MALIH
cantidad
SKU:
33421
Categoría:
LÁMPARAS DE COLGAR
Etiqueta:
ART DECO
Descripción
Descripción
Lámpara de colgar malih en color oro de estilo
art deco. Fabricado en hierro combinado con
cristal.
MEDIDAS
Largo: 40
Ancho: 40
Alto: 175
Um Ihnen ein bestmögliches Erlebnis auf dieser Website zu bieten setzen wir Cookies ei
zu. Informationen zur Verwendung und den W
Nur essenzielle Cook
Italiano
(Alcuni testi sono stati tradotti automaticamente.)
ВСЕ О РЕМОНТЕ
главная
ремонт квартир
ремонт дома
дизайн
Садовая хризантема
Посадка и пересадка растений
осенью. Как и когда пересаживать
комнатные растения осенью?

————————

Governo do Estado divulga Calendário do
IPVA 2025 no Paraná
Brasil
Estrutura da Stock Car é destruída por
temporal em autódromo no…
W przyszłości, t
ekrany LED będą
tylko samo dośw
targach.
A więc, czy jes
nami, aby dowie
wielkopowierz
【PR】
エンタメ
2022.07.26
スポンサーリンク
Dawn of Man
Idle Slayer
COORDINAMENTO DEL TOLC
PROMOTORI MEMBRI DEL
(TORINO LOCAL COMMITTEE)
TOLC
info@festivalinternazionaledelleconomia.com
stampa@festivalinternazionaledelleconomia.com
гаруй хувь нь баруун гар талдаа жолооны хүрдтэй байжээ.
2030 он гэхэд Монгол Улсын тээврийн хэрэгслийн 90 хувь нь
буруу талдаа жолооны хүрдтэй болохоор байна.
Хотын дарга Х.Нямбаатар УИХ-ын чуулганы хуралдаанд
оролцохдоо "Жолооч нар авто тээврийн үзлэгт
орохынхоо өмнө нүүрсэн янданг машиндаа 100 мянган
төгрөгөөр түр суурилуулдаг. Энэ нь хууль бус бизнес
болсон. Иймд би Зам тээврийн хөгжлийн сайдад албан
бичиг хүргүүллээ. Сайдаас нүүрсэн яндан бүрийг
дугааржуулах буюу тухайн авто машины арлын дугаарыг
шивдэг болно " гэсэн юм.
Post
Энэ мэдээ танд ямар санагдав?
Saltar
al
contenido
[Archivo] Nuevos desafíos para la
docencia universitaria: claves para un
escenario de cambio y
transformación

————————

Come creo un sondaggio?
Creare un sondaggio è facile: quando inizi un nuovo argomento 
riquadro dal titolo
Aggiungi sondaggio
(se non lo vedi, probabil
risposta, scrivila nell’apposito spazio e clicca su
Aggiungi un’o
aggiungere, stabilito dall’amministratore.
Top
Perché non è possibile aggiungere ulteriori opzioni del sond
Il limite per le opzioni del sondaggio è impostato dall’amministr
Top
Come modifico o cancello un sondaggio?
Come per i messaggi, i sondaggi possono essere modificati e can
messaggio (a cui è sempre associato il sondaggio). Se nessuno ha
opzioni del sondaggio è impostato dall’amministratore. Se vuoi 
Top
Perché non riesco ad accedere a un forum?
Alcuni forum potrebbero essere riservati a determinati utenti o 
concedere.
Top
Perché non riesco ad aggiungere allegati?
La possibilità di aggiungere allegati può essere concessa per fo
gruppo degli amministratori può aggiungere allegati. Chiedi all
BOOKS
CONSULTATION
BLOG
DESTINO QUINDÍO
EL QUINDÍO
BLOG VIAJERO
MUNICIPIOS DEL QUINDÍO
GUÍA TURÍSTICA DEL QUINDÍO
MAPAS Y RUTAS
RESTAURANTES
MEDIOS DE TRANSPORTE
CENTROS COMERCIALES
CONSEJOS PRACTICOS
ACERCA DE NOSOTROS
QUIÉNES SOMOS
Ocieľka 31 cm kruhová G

————————

PROBLEM DESCRIPTION:
Write down exactly the span of lines above from the one containing "stampa@festivalinternazionaledelleconomia.com" to the one containing "transformación", both ends included.

RESPONSE AREA:
stampa@festivalinternazionaledelleconomia.com
гаруй хувь нь баруун гар талдаа жолооны хүрдтэй байжээ.
2030 он гэхэд Монгол Улсын тээврийн хэрэгслийн 90 хувь нь
буруу талдаа жолооны хүрдтэй болохоор байна.
Хотын дарга Х.Нямбаатар УИХ-ын чуулганы хуралдаанд
оролцохдоо "Жолооч нар авто тээврийн үзлэгт
орохынхоо өмнө нүүрсэн янданг машиндаа 100 мянган
төгрөгөөр түр суурилуулдаг. Энэ нь хууль бус бизнес
болсон. Иймд би Зам тээврийн хөгжлийн сайдад албан
бичиг хүргүүллээ. Сайдаас нүүрсэн яндан бүрийг
дугааржуулах буюу тухайн авто машины арлын дугаарыг
шивдэг болно " гэсэн юм.
Post
Энэ мэдээ танд ямар санагдав?
Saltar
al
contenido
[Archivo] Nuevos desafíos para la
docencia universitaria: claves para un
escenario de cambio y
transformación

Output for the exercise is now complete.